FRAGMENTO DEL DOCUMENTO:
┌──
Rodney Stark, profesor de sociología y religión comparada, escribe que los autores modernos son “demasiado renuentes a reconocer los efectos positivos” de tal influencia religiosa sobre la cultura del Occidente. Luego explica que la ciencia tal como la conocemos floreció en Europa y no en otras partes “porque los europeos creían en Dios como el Diseñador Inteligente de un Universo racional” el cual se regía por leyes susceptibles de ser descubiertas y aplicadas para fines prácticos (How the West Won. Págs. 5, 13, 315-317). En contraste, para el islam, el Universo no se regía por leyes sino por la voluntad de Alá. Esto no era propicio para el desarrollo de la ciencia, y por eso muchas innovaciones en el mundo islámico fueron impulsadas por judíos y por diversas sectas cristianas. Aunque los chinos inventaron la impresión, los relojes mecánicos y la pólvora; nunca explotaron las posibilidades de estas innovaciones porque ellas representaban una amenaza para la estabilidad de su sociedad. Los califas islámicos prohibieron la impresión mecánica por motivos religiosos (Ibídem. Págs. 12-13. 33-45).
Lo anterior, sin embargo, tampoco alcanza a explicar el auge del Occidente.
Ante todo, el surgimiento de Europa lo facilitó el Dios del Cielo, quien está haciendo cumplir antiguas profecías a lo largo de la historia (Isaías 46:8-11).
La Biblia revela que Dios “pone reyes y quita reyes” (Daniel 2:21) y que decide cuándo y cuánto tiempo reinarán los reyes o las naciones (Job 12:23). No es por coincidencia que el auge de Occidente ocurriera cuando las sociedades asiáticas se volvieron a la introspección y “se inmovilizaron súbitamente… Se aislaron de un mundo exterior cambiante precisamente cuando empezaba la expansión europea” (Geoffrey Barraclough, Turning Points in World History. Pág. 24). Una vez que Occidente comenzó su auge en el siglo XVI, “parecía que nada podría detenerlo” (Historians Debate the Rise of the West. Pág. 23). ¿Por qué fue que una civilización ascendió y otras declinaron casi al mismo tiempo?
└──
TAREA A RESOLVER:
Prosigue el texto sobre el auge de Occidente a partir de la pregunta con la que termina.

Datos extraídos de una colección
┌──
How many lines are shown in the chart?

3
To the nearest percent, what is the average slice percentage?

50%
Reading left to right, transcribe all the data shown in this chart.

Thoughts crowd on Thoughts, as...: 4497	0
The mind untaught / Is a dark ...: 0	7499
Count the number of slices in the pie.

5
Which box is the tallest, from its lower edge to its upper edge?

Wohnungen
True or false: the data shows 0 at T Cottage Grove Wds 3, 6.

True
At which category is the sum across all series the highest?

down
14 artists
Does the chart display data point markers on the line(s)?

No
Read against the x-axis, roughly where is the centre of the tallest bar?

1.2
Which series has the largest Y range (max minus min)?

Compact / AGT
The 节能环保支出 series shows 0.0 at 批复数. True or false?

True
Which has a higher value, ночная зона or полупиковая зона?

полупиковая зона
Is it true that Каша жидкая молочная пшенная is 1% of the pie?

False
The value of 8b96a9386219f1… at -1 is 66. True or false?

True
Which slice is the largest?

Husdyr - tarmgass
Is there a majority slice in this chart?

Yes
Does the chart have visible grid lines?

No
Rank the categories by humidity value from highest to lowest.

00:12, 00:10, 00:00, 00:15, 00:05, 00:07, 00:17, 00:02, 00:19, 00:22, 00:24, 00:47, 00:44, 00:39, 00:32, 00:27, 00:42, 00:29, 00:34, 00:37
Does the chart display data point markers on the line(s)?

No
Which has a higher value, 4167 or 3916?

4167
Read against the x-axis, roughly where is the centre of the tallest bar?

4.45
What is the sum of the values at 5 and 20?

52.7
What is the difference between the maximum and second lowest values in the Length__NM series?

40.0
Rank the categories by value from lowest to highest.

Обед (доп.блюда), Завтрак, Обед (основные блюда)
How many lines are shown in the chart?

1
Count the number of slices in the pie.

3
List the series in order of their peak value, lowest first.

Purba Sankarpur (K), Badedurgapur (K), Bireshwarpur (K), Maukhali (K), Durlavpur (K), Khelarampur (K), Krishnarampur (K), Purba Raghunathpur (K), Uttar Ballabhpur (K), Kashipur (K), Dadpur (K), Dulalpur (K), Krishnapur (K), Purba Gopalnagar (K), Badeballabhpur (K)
└──
RESPUESTA DEL EJERCICIO:
Pocos entienden que muchas naciones de Occidente son israelitas, descendientes de Abraham, Isaac y Jacob, y que migraron al Noroeste de Europa y de allí a otras partes del mundo. En Génesis 12:2-3 leemos que Dios, ante la obediencia de Abraham, les prometió a él y a sus descendientes: “Haré de ti una nación grande y te bendeciré y engrandeceré tu nombre y serás bendición. Bendeciré a los que te bendijeren y a los que te maldijeren maldeciré; y serán benditas en ti todas las familias de la Tierra”. Dios entregó sus leyes a los antiguos israelitas para que fueron ejemplo y bendición para los pueblos del mundo (Deuteronomio 4:1-10). Aunque ellos desecharon muchas de esas leyes y conceptos con el paso de los siglos, algunos sobrevivieron y se convirtieron en parte del fundamento de la civilización occidental que ha transformado al mundo en los últimos quinientos años. El auge dramático de Occidente, uno de los aspectos más decisivos en la historia del mundo, demuestra el acierto de las profecías y el poder de esas ideas de inspiración divina. En artículos futuros de esta serie, veremos cómo se han cumplido otras profecías.